INSTRUCTIONS TO FOLLOW:
Word for word, set down the listing that appears after this line.

MATERIAL TO PROCESS:
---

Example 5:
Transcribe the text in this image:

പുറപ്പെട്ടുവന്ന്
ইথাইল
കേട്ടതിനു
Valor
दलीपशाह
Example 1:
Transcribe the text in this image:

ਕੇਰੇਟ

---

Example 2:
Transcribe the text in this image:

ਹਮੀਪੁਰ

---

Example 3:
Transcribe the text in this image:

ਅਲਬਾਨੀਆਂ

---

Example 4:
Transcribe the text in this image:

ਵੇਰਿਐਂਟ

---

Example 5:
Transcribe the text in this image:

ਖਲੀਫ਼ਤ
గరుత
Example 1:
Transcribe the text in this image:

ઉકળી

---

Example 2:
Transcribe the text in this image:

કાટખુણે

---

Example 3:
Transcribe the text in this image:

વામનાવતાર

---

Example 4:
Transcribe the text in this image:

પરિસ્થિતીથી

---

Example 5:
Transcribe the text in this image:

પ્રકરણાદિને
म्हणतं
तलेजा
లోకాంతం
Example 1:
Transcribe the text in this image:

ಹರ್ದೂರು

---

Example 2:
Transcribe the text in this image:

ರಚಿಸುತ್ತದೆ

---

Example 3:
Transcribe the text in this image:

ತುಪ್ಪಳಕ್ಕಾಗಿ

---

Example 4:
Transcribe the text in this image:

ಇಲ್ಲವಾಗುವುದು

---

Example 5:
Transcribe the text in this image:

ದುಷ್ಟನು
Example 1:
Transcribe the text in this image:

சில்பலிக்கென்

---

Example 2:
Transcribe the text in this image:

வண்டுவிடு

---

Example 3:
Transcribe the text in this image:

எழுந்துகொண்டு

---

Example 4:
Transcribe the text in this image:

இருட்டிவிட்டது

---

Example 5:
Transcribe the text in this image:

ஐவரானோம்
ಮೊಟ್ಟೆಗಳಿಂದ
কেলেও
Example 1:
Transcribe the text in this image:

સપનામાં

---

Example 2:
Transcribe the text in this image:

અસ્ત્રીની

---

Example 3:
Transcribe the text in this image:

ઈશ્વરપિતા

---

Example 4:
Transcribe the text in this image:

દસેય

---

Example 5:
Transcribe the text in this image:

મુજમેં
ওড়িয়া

ANSWER SPACE:
---

Example 5:
Transcribe the text in this image:

പുറപ്പെട്ടുവന്ന്
ইথাইল
കേട്ടതിനു
Valor
दलीपशाह
Example 1:
Transcribe the text in this image:

ਕੇਰੇਟ

---

Example 2:
Transcribe the text in this image:

ਹਮੀਪੁਰ

---

Example 3:
Transcribe the text in this image:

ਅਲਬਾਨੀਆਂ

---

Example 4:
Transcribe the text in this image:

ਵੇਰਿਐਂਟ

---

Example 5:
Transcribe the text in this image:

ਖਲੀਫ਼ਤ
గరుత
Example 1:
Transcribe the text in this image:

ઉકળી

---

Example 2:
Transcribe the text in this image:

કાટખુણે

---

Example 3:
Transcribe the text in this image:

વામનાવતાર

---

Example 4:
Transcribe the text in this image:

પરિસ્થિતીથી

---

Example 5:
Transcribe the text in this image:

પ્રકરણાદિને
म्हणतं
तलेजा
లోకాంతం
Example 1:
Transcribe the text in this image:

ಹರ್ದೂರು

---

Example 2:
Transcribe the text in this image:

ರಚಿಸುತ್ತದೆ

---

Example 3:
Transcribe the text in this image:

ತುಪ್ಪಳಕ್ಕಾಗಿ

---

Example 4:
Transcribe the text in this image:

ಇಲ್ಲವಾಗುವುದು

---

Example 5:
Transcribe the text in this image:

ದುಷ್ಟನು
Example 1:
Transcribe the text in this image:

சில்பலிக்கென்

---

Example 2:
Transcribe the text in this image:

வண்டுவிடு

---

Example 3:
Transcribe the text in this image:

எழுந்துகொண்டு

---

Example 4:
Transcribe the text in this image:

இருட்டிவிட்டது

---

Example 5:
Transcribe the text in this image:

ஐவரானோம்
ಮೊಟ್ಟೆಗಳಿಂದ
কেলেও
Example 1:
Transcribe the text in this image:

સપનામાં

---

Example 2:
Transcribe the text in this image:

અસ્ત્રીની

---

Example 3:
Transcribe the text in this image:

ઈશ્વરપિતા

---

Example 4:
Transcribe the text in this image:

દસેય

---

Example 5:
Transcribe the text in this image:

મુજમેં
ওড়িয়া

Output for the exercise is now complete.